▶ [Aim of the exercise]: When you set down the entries, keep every word exactly as it is but drop the pictures.

*** Opening Information supplied ***

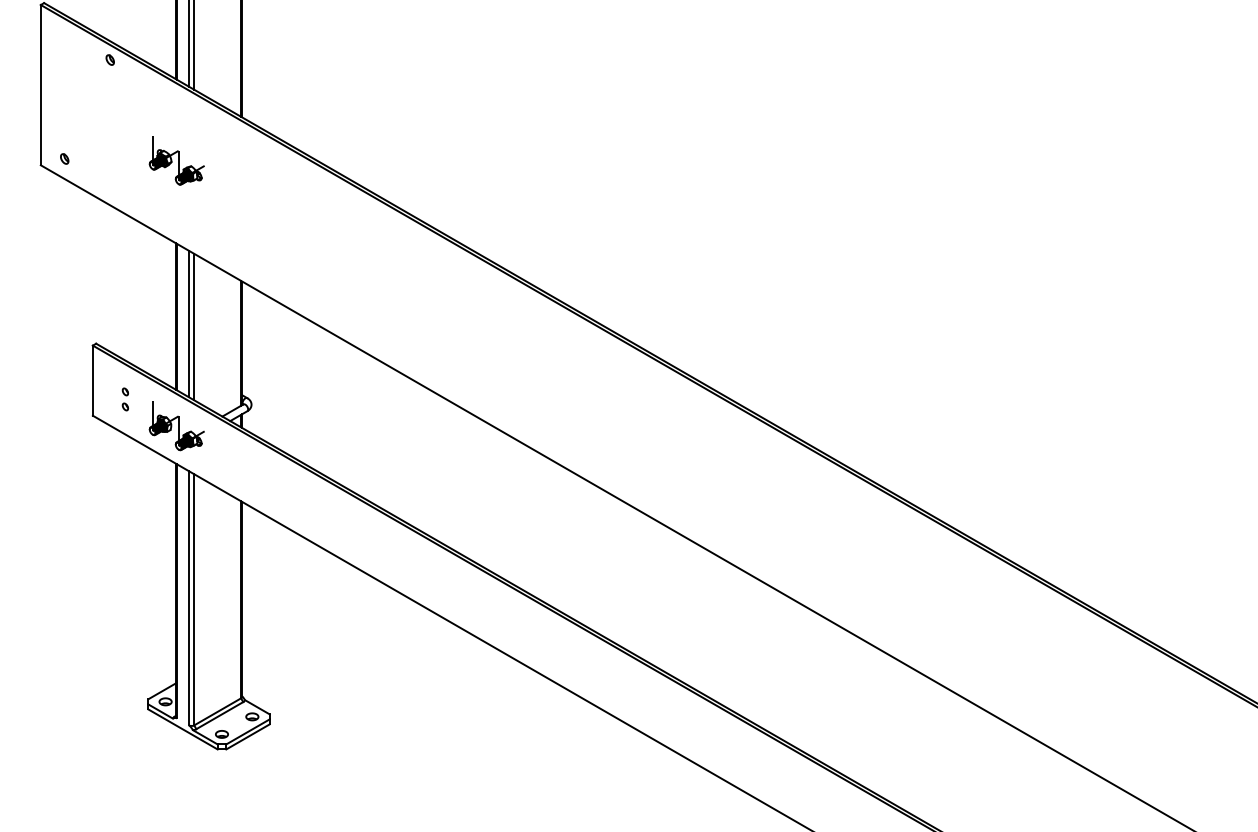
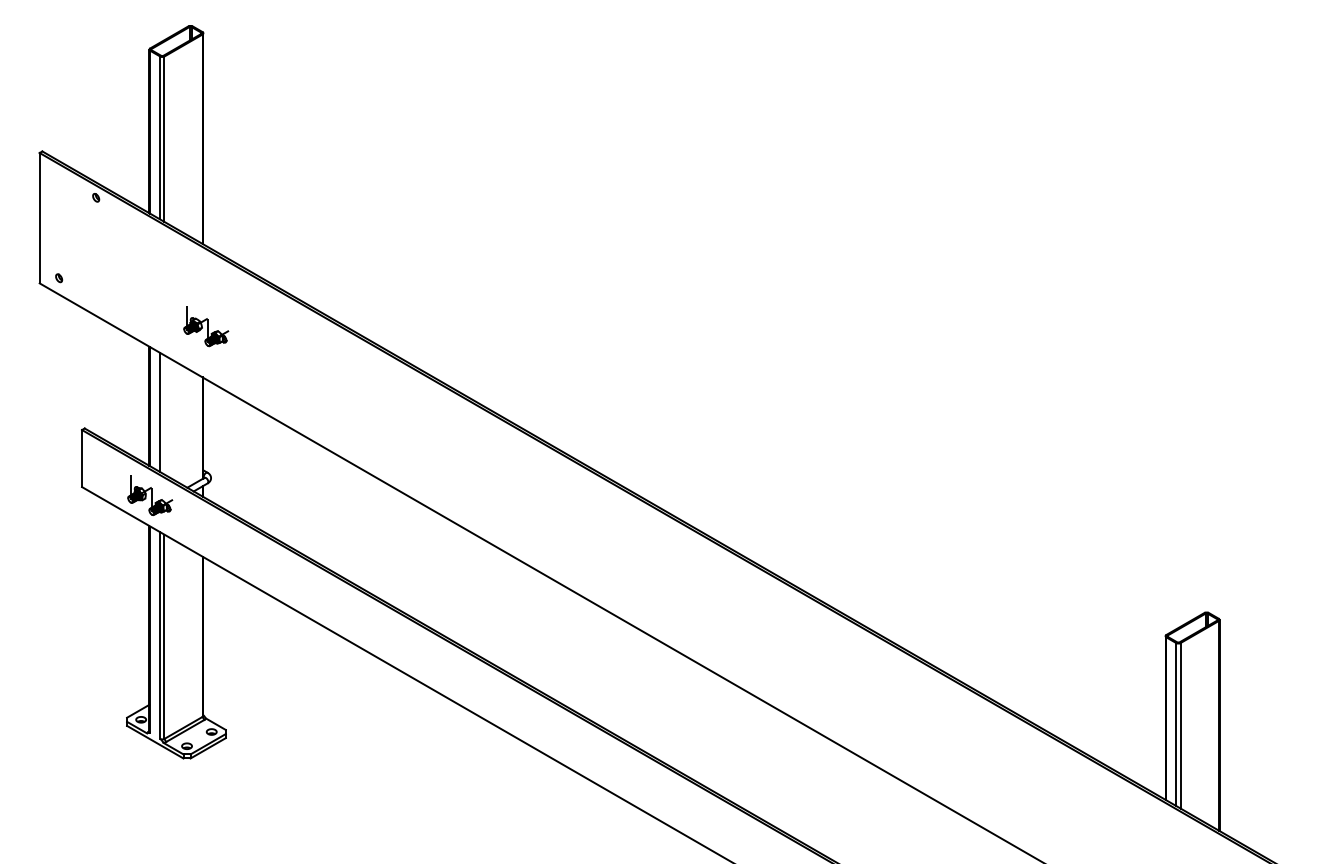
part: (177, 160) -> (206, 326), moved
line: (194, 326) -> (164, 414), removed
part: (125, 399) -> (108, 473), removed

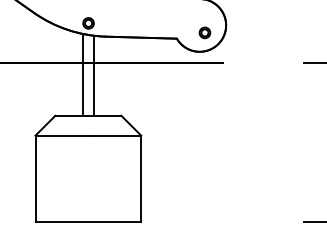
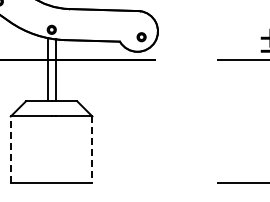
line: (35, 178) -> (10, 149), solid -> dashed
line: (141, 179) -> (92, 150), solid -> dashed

*** Closing Information supplied ***

▶ [Exercise output]:
part: (177, 160) -> (206, 326), moved
line: (194, 326) -> (164, 414), removed
part: (125, 399) -> (108, 473), removed

line: (35, 178) -> (10, 149), solid -> dashed
line: (141, 179) -> (92, 150), solid -> dashed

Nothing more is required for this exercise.